UK Railway Reorganizes Contractor Management

A large metro railway operator serving 200,000 people every day across six main depots was seeking new ways to improve upon old management and update. They had been using outdated processes dating back to its duration under state ownership. The organization has high maintenance demands stemming from over 150 km of track and an abundance of infrastructure, including stations, signals, rolling stock and more. The company turned to contractors to maintain these assets within the timeframe of midnight and 5am on a daily basis which would otherwise be overlooked.

The operator looked to T.A. Cook to carry out an analysis of their maintenance teams and contractor organizations to identify potential savings, opportunities for short and medium term improvement of organizational effectiveness and to conduct and overall review of organizational charts. Here are the key results:


Reduction identified


Clear accountabilities across client and contractor interfaces created


Contractor performance driven by undisputed key performance indicators


Opportunity for contractor and task consolidation identified and initiated


After a thorough analysis, a culture of uncertainty relating to accountabilities, roles and responsibilities was identified. This trend was the key factor in inflating overall staff numbers on both client and contractor sides. Feedback from the rail operator and contractors alongside quantitative findings from process analysis helped determine an optimal client/contractor structure and partnership. An account team was created with clear day-to-day responsibilities as well as longer-term technical and commercial accountabilities.

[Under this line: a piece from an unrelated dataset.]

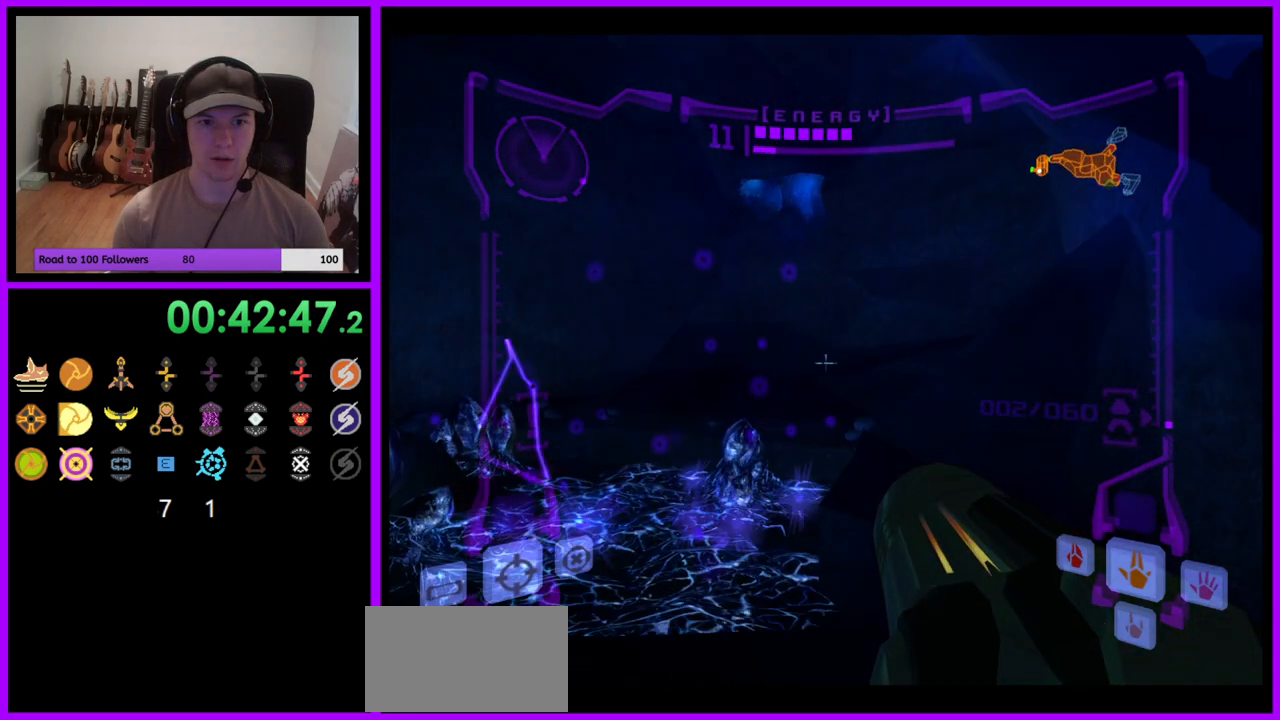
{"buttons": [], "left_stick": "right", "right_stick": "center", "events": [[83, "L1", "up"], [150, "left_stick", "right"]]}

Once these structures were clarified and communicated, the roles and responsibilities of work execution were strictly defined. This included outlining expectations and escalation procedures reflecting about 25 of the most probable events and situations encountered during setup, commissioning and running of a contract. All staff skills were evaluated for appropriate personnel assignments and any competence that was lacking in the crew was be addressed with the suitable support or training.

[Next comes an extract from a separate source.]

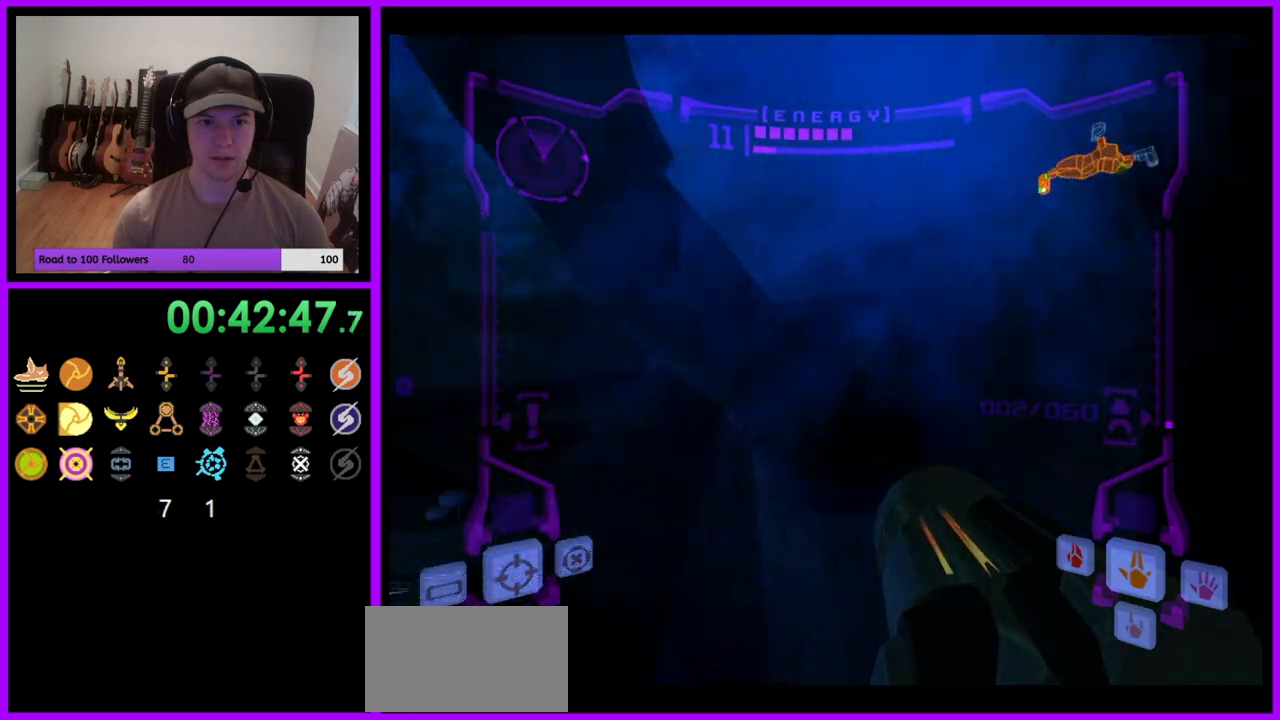
{"buttons": [], "left_stick": "right", "right_stick": "center", "events": []}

As a result of this partnership structure reorganization, the short-term contractor headcount was reduced by avoiding unnecessary consultancy and part-time work, ultimately saving £500 thousand. The first goaloriented meetings took place with key contractors using simple KPIs, resulting in immediate improvement in contractor performance and corrective actions identification. The new formalized coordination between operations and projects will improve efficiencies. Long-term recommendations stipulate that all new hires should fill asset management requirements. The lower headcount targets and realigned contract management structures should save £2 million in the future.